Stored data entries
- Opening Delimiter -

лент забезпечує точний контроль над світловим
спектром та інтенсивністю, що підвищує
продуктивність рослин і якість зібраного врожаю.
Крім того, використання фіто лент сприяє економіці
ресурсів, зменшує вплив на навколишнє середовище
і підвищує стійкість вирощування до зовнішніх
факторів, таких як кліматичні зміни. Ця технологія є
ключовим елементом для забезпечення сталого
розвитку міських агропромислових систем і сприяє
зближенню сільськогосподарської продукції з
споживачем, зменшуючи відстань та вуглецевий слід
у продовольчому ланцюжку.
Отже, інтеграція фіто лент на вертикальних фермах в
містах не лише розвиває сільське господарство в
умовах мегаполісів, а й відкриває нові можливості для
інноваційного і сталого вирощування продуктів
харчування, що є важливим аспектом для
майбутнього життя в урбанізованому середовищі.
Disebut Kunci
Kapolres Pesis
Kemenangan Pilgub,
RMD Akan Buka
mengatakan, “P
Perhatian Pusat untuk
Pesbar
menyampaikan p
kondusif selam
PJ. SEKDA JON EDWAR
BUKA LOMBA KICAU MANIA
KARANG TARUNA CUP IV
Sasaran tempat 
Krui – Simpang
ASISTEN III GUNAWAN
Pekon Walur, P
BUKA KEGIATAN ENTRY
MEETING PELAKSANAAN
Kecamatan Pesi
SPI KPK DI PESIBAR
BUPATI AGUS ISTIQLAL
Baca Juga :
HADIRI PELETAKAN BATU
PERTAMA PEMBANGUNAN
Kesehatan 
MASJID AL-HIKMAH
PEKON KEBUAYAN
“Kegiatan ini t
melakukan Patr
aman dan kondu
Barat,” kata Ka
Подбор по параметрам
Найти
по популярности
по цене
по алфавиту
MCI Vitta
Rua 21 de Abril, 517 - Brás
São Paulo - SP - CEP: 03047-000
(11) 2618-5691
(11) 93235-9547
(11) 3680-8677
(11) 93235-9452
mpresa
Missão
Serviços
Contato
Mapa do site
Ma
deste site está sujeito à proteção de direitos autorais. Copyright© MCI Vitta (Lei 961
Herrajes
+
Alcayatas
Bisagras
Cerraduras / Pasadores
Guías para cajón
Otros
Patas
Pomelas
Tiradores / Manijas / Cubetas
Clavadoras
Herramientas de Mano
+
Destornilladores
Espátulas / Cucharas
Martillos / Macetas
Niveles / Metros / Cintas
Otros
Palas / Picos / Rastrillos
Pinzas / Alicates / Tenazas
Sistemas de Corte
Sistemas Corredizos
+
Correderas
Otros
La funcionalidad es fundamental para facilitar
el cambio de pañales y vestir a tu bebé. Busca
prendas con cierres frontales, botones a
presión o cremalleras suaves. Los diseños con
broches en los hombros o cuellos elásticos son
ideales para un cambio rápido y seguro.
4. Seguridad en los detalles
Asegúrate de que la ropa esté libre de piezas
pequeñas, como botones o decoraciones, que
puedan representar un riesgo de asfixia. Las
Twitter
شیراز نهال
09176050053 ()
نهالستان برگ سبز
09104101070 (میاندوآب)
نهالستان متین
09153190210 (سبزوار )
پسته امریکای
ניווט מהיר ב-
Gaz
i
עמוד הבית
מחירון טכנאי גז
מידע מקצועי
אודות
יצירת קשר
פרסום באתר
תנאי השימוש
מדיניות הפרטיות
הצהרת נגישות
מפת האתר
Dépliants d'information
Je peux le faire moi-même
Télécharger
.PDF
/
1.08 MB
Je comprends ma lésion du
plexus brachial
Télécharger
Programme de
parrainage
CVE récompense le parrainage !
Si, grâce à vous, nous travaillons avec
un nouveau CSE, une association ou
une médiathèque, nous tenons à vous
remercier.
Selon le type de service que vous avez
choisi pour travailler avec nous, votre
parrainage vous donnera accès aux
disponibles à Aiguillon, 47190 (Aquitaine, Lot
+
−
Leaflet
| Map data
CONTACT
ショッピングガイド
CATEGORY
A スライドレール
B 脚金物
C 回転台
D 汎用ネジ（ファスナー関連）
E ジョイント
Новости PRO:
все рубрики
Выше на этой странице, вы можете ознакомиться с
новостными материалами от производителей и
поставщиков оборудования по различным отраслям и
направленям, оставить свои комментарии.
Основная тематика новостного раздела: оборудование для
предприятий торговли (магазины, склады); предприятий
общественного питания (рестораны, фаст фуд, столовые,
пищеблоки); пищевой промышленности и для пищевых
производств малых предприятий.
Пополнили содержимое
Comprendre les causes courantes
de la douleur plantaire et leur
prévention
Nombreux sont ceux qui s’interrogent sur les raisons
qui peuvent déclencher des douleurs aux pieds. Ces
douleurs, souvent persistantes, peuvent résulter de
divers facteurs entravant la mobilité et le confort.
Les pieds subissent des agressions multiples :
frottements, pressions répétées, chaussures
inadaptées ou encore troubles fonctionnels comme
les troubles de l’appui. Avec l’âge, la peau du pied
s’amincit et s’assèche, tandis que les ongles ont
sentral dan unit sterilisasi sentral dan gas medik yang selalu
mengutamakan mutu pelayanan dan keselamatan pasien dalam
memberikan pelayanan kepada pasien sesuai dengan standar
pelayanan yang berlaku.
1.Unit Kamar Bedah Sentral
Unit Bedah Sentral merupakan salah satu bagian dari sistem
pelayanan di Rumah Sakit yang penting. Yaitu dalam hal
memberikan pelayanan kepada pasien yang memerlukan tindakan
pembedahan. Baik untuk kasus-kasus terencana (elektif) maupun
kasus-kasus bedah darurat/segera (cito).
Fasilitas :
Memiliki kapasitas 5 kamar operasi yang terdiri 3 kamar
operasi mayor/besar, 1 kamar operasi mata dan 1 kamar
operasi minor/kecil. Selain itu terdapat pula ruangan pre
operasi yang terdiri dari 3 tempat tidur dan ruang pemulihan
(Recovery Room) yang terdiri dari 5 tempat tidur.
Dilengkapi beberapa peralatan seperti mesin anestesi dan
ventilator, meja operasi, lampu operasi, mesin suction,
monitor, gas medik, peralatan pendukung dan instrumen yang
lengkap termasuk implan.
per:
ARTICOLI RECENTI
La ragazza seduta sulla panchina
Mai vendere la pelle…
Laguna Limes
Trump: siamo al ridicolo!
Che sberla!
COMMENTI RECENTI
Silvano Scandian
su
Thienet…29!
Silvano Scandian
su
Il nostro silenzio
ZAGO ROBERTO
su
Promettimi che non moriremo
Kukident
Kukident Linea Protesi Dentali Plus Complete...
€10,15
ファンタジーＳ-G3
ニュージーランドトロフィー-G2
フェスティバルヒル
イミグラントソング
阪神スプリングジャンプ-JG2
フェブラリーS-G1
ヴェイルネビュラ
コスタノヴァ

- Closing Delimiter -

> [Instructions for the task]
The lines in the records above that include the word "yang" must be copied out.

> [Result of the task]
sentral dan unit sterilisasi sentral dan gas medik yang selalu
pelayanan yang berlaku.
pelayanan di Rumah Sakit yang penting. Yaitu dalam hal
memberikan pelayanan kepada pasien yang memerlukan tindakan
Memiliki kapasitas 5 kamar operasi yang terdiri 3 kamar
operasi yang terdiri dari 3 tempat tidur dan ruang pemulihan
(Recovery Room) yang terdiri dari 5 tempat tidur.
monitor, gas medik, peralatan pendukung dan instrumen yang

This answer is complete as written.